Data Protection and Backup

    Pull the BitLocker / FileVault compliance report from Intune or JAMF and confirm 100% coverage. Verify recovery keys are escrowed in Entra ID or JAMF — keys lost when the user leaves are unrecoverable.

    Run SSL Labs or testssl.sh against every public hostname. Flag any TLS 1.0/1.1, weak ciphers, or certs expiring within 60 days. ACME automation handles renewal but only for hosts you've onboarded.

    Restore a representative VM and a file-share dataset from the immutable copy (Veeam hardened repo, Datto cloud, or S3 object lock) into an isolated network. The 3-2-1 backup is only proven by an actual restore — green dashboards have lied for 18 months before.

    If the restore failed, escalate to Veeam / Datto / Rubrik support with the failed job ID and exported logs. Treat the backup chain as broken until the next successful drill.

    Pull SMB / SharePoint / Google Drive ACLs and reconcile against current role assignments. The 'Domain Users gets the project share' pattern from 5 years ago shows up here.

    Apply Microsoft Purview / Google DLP labels to PHI, PCI, and PII repositories and confirm DLP policies match. Required for HIPAA covered entities and any PCI scope.

Incident Response Readiness

    Reconcile PagerDuty / Opsgenie schedules against the IR plan's named roles (IC, comms lead, scribe, exec liaison). Departed staff in the runbook is the typical finding.

    Walk the IR team through a named scenario — file server encrypted, backups also hit, vendor under DDoS during recovery. Capture decision points where the runbook was unclear.

    Test the Signal / dedicated WhatsApp / SMS bridge for the IR team. If your primary comms is the same M365 tenant under attack, you have no comms during a tenant-wide compromise.

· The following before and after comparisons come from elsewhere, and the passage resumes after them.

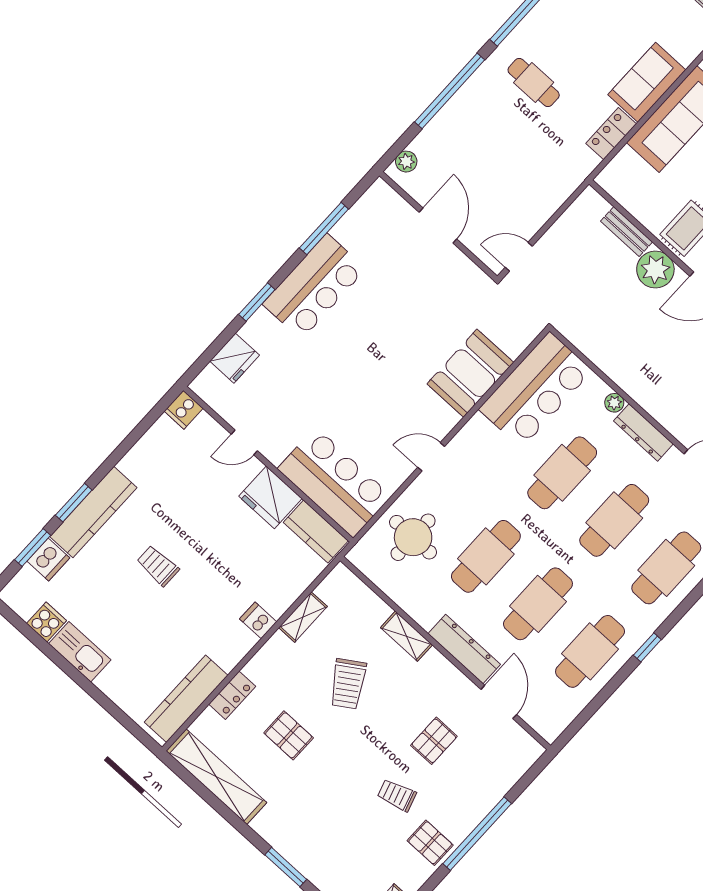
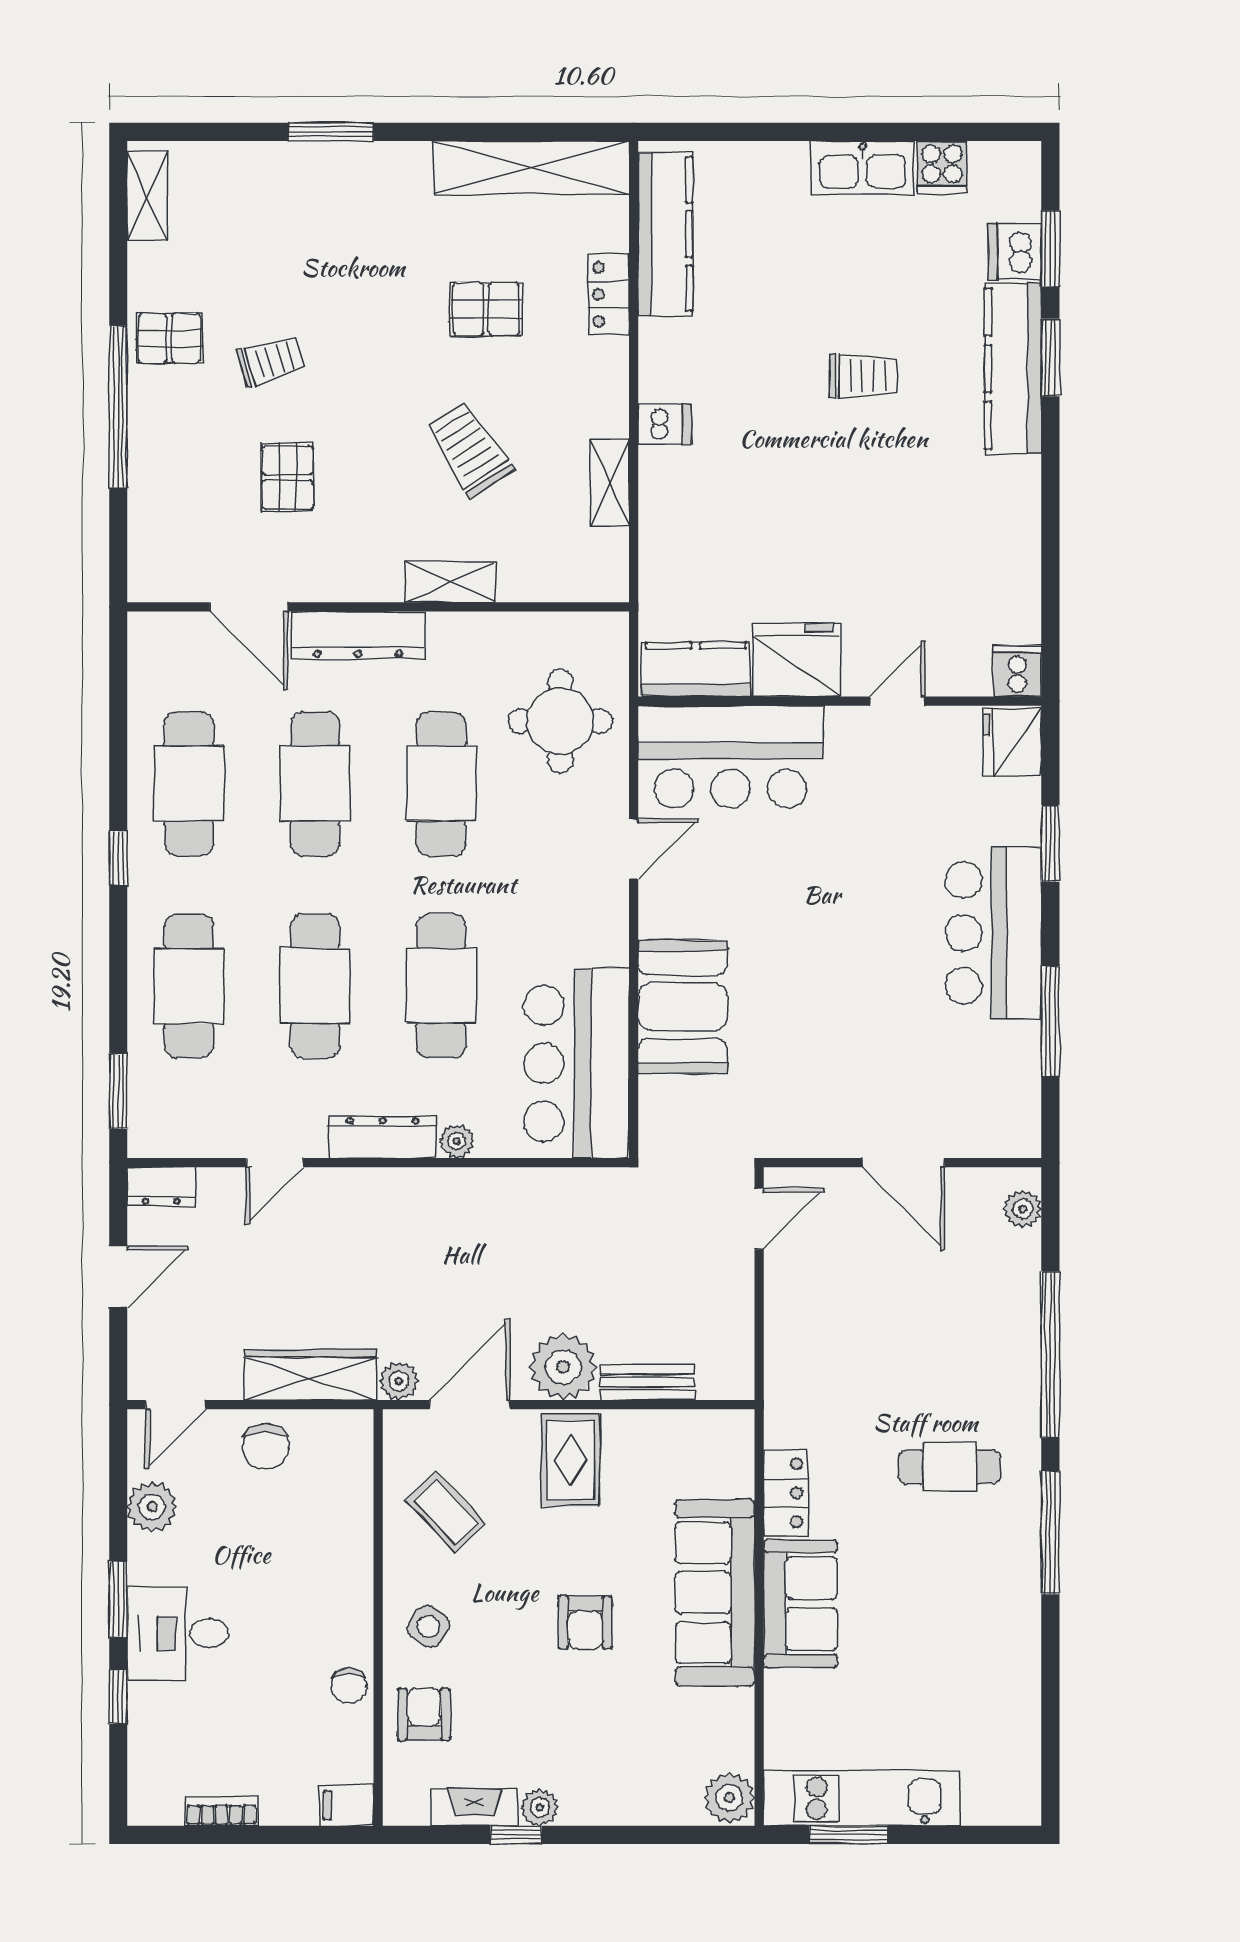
cooker: (184, 410) -> (1017, 671), moved
door: (244, 442) -> (897, 701), moved
wall: (268, 464) -> (840, 701), moved
bar counter: (334, 482) -> (731, 757), moved
fridge: (270, 497) -> (797, 660), moved
kitchen counter: (316, 532) -> (696, 669), moved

    Reconcile ServiceNow / Hudu / IT Glue asset records with current business criticality tiers. Drives recovery prioritization during a multi-system incident.

    For each gap surfaced in the tabletop, add a named runbook step or contact, version the document, and circulate to the IR team. Gaps not written down are gaps that recur.

Monitoring and SIEM Hygiene

    Confirm Splunk / Sentinel / Elastic is receiving events from DCs, firewalls, EDR (CrowdStrike / SentinelOne), M365 unified audit, and SaaS apps. A silent source for 30 days means the dashboard is wrong.

    Pull the top 10 noisiest rules and the alerts the SOC closed as benign. Tune thresholds, add allow-lists for known scanners, and retire rules that haven't fired a true positive in 12 months.

    Reconcile retention windows against the binding standards (PCI: 1 year hot + accessible, HIPAA: 6 years, SOC 2: per policy). Cold-storage tier is fine; deleted is not.

    Confirm S3 Object Lock or Azure Blob immutability is set on the log archive bucket and that the SIEM service account cannot delete. Ransomware that erases logs erases your investigation.

    Walk the security lead through the rolling weekly anomaly digest — impossible-travel logins, after-hours admin actions, mass-download events. Patterns at quarterly cadence catch slow-burn compromise that weekly review misses.